Why didnt God just cut down the Tree of Life?

Well - but this is just it! Here is an example where literal understandings suffer a difficulty that deeper readings don’t. If we’re speaking of a literal tree, then indeed … why?

But if the tree of knowledge of good and evil (not to mention the tree of life - which shows up again in Revelation) represent significant things then one can begin to at least muse and reflect on why God would not just “remove it”. For example, yes - a good parent wouldn’t tempt their five year old child with chocolates while at the same time forbidding them from partaking; but, as the child comes of age, a good parent will learn to “let go” and not demand obedience in compulsary ways, in the hopes that as a child learns independence, they will hopefully learn to make their own good choices and honor their parents out of a sense of their own love and no longer because the parent compels. One might then ask, “why should a parent ever ‘let go’? Because wouldn’t that be just like placing unecessary temptations in front of their child?” But we can see in this case why such a thing is needed. One does not do their growing children any favors by trying to maintain a protective moral bubble around them all the way up into their adolescent and young-adult years.

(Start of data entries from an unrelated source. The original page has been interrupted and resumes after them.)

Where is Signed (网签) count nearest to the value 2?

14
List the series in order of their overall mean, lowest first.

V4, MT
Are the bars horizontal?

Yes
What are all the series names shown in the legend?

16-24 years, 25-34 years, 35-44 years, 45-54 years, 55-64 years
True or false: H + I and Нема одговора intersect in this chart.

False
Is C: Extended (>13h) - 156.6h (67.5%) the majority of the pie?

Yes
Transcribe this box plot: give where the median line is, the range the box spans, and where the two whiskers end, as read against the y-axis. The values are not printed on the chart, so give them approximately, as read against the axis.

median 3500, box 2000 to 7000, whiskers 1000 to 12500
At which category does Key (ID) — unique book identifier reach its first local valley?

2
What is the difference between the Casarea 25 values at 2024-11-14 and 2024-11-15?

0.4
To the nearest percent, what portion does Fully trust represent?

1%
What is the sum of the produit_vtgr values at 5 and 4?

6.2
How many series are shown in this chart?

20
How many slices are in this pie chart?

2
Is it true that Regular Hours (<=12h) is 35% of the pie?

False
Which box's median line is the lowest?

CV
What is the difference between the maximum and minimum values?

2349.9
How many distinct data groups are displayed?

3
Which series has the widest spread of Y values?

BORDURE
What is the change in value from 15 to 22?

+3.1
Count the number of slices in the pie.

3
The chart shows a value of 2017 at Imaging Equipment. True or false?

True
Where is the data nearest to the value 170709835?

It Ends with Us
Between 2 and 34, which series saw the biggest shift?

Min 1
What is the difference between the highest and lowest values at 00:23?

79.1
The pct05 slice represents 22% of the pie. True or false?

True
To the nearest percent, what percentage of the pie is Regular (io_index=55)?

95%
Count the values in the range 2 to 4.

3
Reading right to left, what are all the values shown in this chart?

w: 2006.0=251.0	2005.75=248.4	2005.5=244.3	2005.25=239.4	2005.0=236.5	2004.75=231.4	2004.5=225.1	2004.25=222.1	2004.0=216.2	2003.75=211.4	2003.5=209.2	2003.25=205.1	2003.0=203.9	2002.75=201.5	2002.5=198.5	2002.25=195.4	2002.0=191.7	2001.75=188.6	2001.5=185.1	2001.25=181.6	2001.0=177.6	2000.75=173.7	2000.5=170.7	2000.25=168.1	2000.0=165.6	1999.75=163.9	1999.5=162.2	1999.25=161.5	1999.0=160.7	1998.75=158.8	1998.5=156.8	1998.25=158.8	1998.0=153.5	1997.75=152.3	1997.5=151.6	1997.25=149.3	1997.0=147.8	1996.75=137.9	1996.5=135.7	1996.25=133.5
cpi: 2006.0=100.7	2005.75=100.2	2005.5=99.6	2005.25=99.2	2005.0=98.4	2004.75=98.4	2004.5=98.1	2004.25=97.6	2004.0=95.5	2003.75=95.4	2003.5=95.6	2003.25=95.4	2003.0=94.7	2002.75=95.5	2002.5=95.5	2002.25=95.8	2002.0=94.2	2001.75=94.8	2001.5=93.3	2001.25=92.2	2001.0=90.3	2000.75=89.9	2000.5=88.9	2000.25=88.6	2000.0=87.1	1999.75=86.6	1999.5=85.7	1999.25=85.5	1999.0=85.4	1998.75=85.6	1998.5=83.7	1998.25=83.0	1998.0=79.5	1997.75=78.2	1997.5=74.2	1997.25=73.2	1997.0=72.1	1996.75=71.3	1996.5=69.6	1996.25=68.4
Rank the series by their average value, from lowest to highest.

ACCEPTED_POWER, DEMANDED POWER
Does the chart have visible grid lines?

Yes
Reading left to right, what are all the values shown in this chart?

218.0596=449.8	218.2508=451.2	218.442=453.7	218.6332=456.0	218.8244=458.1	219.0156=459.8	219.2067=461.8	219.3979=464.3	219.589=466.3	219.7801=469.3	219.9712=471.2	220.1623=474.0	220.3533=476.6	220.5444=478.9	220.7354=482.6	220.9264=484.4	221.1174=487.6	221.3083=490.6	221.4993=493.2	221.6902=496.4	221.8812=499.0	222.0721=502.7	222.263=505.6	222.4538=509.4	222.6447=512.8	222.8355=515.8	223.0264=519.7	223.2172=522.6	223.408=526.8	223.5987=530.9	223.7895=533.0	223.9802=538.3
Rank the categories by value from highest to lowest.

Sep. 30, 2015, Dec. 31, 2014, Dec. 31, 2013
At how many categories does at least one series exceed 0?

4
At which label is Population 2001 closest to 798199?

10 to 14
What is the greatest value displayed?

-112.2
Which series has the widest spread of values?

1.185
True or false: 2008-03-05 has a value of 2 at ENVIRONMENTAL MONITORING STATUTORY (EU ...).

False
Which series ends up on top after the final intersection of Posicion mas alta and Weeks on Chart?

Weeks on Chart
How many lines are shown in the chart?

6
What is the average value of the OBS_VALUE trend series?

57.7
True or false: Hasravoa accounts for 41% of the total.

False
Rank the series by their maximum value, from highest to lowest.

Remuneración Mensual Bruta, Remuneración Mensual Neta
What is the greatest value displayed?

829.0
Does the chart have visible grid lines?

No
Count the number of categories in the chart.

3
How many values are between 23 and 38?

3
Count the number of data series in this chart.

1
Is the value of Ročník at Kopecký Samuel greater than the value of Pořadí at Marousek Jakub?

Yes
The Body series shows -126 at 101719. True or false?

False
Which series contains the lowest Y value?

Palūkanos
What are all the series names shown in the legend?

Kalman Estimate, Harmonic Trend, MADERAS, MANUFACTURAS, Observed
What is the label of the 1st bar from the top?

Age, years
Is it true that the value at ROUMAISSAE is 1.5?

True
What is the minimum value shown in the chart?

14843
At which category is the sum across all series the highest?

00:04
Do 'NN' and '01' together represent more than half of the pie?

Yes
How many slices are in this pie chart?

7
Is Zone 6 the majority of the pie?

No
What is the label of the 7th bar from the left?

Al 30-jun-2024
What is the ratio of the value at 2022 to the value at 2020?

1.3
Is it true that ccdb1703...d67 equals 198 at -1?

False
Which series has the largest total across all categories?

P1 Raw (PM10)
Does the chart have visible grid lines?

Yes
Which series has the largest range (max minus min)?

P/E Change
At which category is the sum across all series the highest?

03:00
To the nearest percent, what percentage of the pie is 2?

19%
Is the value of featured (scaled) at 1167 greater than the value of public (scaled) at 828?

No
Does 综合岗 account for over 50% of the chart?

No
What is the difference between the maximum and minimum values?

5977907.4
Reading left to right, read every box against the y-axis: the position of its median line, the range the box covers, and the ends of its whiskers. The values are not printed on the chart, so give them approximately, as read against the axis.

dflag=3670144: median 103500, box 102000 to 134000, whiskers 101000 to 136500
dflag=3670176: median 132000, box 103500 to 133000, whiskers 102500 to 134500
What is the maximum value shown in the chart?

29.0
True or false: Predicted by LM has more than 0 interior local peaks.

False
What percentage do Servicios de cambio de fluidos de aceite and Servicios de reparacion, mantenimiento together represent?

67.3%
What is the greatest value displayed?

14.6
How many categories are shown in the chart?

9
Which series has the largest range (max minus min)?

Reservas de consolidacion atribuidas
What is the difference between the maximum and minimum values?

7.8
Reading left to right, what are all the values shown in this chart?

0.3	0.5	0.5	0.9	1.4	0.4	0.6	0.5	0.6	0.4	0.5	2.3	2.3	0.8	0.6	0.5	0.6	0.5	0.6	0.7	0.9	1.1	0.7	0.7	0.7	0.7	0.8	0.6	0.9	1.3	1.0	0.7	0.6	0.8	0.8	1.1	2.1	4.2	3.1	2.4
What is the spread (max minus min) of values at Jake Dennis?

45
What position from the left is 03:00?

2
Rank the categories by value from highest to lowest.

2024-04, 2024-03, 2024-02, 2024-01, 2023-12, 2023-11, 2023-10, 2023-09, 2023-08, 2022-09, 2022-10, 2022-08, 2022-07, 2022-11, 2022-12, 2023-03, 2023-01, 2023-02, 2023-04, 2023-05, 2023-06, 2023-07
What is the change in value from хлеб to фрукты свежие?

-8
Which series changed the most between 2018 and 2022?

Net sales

And those families that do attempt that - it almost never ends well. True love only exists when it is freely given (or given back) - it can never be coerced or compelled. I think God wants true love from us.

It isn’t a perfect analogy, of course, - we are never independent of God, and God is never really “letting us go” in the sense of abandoning us. But it may help us see how examples do exist of what the tree of knowledge could stand for. Other examples could be volunteered as well.